*WORK ORDER*
Rewrite the records from their first line up to and including the line containing "perusahaan yang sebelumnya memiliki izin", swapping every "Excavator" for "Ekskavator" and leaving everything else unchanged.

*TASK MATERIAL*
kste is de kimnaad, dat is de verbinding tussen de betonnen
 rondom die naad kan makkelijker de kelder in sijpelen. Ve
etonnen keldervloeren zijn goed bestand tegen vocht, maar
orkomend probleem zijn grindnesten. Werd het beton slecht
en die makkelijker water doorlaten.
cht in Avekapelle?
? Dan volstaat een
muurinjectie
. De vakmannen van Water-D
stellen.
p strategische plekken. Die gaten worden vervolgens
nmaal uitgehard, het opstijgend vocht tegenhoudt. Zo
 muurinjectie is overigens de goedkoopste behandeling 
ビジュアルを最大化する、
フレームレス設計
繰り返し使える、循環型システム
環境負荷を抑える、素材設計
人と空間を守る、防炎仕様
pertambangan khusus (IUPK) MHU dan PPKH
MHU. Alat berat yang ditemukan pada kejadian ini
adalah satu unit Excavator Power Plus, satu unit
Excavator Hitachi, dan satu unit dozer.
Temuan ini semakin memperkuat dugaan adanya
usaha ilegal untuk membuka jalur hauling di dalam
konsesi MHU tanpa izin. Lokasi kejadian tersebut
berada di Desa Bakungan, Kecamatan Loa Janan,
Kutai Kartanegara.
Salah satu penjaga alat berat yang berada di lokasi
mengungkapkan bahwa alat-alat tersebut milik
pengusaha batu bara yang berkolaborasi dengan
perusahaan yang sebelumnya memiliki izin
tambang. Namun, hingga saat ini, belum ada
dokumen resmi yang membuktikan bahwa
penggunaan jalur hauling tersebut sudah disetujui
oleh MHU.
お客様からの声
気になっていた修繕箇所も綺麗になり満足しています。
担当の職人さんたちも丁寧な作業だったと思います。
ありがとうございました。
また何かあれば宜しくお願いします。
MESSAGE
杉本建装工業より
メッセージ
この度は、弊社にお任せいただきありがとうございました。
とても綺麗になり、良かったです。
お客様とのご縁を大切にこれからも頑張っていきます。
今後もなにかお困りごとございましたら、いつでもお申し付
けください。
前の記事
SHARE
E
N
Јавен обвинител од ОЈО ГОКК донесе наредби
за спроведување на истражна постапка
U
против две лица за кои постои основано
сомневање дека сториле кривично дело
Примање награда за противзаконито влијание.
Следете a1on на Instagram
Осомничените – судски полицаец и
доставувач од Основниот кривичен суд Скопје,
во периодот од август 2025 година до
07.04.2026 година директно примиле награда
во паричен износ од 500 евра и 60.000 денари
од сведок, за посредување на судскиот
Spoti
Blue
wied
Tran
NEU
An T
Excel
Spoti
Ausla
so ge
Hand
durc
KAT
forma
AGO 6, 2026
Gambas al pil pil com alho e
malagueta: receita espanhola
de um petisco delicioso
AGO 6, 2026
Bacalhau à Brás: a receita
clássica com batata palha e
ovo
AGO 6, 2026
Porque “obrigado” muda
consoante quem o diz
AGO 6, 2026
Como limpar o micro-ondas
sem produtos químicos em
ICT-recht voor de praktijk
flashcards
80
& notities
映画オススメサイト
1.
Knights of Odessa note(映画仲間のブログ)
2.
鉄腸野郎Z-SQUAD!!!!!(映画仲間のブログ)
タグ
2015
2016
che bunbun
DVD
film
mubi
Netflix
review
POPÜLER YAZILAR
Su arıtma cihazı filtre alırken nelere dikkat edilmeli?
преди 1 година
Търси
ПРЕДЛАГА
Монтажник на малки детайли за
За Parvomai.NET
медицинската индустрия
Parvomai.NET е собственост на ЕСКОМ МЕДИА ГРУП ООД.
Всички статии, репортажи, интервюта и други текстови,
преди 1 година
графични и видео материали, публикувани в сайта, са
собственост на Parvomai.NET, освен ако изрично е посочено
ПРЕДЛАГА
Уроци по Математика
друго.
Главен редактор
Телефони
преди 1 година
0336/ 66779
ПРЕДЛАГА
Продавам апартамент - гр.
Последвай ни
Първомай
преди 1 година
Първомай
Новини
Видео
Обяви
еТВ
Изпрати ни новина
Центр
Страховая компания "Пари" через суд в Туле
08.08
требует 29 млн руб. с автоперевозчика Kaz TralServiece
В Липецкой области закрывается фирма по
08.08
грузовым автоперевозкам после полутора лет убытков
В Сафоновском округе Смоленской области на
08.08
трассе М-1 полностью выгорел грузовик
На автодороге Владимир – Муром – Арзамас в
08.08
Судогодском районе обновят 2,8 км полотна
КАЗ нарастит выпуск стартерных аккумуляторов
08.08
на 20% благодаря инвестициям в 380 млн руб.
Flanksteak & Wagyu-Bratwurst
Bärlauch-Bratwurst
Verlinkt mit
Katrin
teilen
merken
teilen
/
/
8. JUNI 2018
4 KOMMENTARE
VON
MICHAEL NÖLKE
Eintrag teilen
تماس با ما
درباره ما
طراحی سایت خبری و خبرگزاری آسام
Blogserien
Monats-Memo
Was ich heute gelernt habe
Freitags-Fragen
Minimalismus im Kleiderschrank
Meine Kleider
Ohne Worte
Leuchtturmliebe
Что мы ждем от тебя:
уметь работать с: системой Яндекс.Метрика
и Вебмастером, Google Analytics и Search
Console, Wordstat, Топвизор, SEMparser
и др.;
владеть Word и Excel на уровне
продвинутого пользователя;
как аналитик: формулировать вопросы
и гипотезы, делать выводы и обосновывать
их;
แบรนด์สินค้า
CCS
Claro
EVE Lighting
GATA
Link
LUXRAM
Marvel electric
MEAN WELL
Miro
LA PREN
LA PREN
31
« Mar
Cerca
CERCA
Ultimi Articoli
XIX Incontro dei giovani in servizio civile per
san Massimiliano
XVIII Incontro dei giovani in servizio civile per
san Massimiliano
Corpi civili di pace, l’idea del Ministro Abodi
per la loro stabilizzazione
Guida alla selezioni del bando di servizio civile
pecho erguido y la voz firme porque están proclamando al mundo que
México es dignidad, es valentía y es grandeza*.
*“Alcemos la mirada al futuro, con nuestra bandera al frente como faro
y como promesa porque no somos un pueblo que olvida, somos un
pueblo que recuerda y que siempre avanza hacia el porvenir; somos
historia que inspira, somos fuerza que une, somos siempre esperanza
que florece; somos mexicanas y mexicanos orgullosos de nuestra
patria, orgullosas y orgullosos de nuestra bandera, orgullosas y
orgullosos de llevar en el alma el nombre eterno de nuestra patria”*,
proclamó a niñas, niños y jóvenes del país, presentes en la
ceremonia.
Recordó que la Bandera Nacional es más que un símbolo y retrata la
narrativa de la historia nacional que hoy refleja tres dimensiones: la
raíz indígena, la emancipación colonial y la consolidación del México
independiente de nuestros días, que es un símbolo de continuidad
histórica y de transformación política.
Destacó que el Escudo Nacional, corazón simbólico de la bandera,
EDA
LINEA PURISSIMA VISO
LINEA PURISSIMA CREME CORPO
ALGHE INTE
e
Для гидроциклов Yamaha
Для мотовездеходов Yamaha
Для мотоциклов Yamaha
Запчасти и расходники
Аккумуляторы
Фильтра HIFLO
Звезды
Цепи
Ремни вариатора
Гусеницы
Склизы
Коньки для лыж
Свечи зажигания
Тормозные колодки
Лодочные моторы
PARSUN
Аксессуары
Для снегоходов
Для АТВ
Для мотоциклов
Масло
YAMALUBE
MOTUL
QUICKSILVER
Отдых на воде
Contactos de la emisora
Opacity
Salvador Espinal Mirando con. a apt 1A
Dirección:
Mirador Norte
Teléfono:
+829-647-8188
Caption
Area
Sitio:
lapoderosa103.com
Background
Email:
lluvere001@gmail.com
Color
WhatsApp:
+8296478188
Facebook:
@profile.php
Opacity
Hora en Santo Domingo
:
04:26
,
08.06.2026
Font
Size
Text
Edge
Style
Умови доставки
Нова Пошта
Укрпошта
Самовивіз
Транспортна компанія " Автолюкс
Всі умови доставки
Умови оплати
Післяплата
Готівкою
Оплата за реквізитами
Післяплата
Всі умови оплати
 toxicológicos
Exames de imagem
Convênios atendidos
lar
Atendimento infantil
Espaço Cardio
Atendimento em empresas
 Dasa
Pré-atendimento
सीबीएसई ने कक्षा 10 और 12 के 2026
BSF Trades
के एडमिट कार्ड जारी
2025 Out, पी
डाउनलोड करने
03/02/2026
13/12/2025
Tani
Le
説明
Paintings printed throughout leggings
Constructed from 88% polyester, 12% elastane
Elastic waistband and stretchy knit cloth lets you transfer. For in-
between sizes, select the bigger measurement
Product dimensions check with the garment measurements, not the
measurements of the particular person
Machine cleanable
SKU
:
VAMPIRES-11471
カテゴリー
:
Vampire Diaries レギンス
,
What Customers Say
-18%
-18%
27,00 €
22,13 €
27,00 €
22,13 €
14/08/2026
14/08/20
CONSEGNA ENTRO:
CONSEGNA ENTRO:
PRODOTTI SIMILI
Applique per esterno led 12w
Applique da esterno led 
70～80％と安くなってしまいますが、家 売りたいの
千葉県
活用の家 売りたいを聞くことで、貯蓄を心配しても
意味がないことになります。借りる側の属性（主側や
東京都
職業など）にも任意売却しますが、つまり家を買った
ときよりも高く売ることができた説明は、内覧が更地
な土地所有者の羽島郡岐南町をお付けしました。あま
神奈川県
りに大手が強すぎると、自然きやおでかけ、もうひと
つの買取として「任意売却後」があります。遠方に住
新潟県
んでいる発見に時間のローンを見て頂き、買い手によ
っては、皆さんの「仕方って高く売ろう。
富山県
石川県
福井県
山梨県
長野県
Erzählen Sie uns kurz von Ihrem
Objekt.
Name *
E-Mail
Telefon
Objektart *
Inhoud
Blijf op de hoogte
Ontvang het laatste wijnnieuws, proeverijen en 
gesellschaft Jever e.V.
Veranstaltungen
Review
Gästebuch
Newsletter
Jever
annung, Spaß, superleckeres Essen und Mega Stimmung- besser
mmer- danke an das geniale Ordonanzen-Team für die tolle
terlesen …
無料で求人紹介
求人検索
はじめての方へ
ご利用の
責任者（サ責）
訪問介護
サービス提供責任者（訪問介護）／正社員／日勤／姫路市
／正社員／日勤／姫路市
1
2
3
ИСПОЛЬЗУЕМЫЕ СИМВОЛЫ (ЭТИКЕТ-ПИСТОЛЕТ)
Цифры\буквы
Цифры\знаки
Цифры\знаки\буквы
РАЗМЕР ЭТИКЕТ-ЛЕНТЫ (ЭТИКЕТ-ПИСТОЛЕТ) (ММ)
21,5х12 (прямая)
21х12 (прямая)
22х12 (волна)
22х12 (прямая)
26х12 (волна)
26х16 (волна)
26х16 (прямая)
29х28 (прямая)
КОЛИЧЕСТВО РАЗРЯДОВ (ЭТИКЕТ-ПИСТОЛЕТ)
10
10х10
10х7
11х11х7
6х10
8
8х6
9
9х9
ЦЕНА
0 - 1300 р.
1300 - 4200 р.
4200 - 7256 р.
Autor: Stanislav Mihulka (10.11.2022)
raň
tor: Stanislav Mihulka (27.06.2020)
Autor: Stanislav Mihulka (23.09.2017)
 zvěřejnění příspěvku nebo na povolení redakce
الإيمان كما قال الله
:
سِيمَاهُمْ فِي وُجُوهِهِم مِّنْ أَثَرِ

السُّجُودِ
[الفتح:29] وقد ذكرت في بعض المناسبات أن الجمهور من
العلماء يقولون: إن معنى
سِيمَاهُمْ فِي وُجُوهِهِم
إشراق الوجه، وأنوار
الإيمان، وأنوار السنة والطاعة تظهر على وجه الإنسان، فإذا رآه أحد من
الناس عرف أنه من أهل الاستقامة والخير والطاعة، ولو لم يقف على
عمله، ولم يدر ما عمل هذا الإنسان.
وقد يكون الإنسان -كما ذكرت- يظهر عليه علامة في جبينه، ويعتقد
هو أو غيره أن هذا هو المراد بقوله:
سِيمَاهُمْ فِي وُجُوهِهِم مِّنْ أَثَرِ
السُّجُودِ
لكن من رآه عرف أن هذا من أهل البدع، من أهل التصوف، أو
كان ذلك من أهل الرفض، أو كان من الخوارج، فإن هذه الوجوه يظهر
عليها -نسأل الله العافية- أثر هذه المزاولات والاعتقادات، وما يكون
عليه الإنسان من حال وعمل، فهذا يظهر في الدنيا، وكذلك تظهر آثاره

*FINISHED EXERCISE*
kste is de kimnaad, dat is de verbinding tussen de betonnen
 rondom die naad kan makkelijker de kelder in sijpelen. Ve
etonnen keldervloeren zijn goed bestand tegen vocht, maar
orkomend probleem zijn grindnesten. Werd het beton slecht
en die makkelijker water doorlaten.
cht in Avekapelle?
? Dan volstaat een
muurinjectie
. De vakmannen van Water-D
stellen.
p strategische plekken. Die gaten worden vervolgens
nmaal uitgehard, het opstijgend vocht tegenhoudt. Zo
 muurinjectie is overigens de goedkoopste behandeling 
ビジュアルを最大化する、
フレームレス設計
繰り返し使える、循環型システム
環境負荷を抑える、素材設計
人と空間を守る、防炎仕様
pertambangan khusus (IUPK) MHU dan PPKH
MHU. Alat berat yang ditemukan pada kejadian ini
adalah satu unit Ekskavator Power Plus, satu unit
Ekskavator Hitachi, dan satu unit dozer.
Temuan ini semakin memperkuat dugaan adanya
usaha ilegal untuk membuka jalur hauling di dalam
konsesi MHU tanpa izin. Lokasi kejadian tersebut
berada di Desa Bakungan, Kecamatan Loa Janan,
Kutai Kartanegara.
Salah satu penjaga alat berat yang berada di lokasi
mengungkapkan bahwa alat-alat tersebut milik
pengusaha batu bara yang berkolaborasi dengan
perusahaan yang sebelumnya memiliki izin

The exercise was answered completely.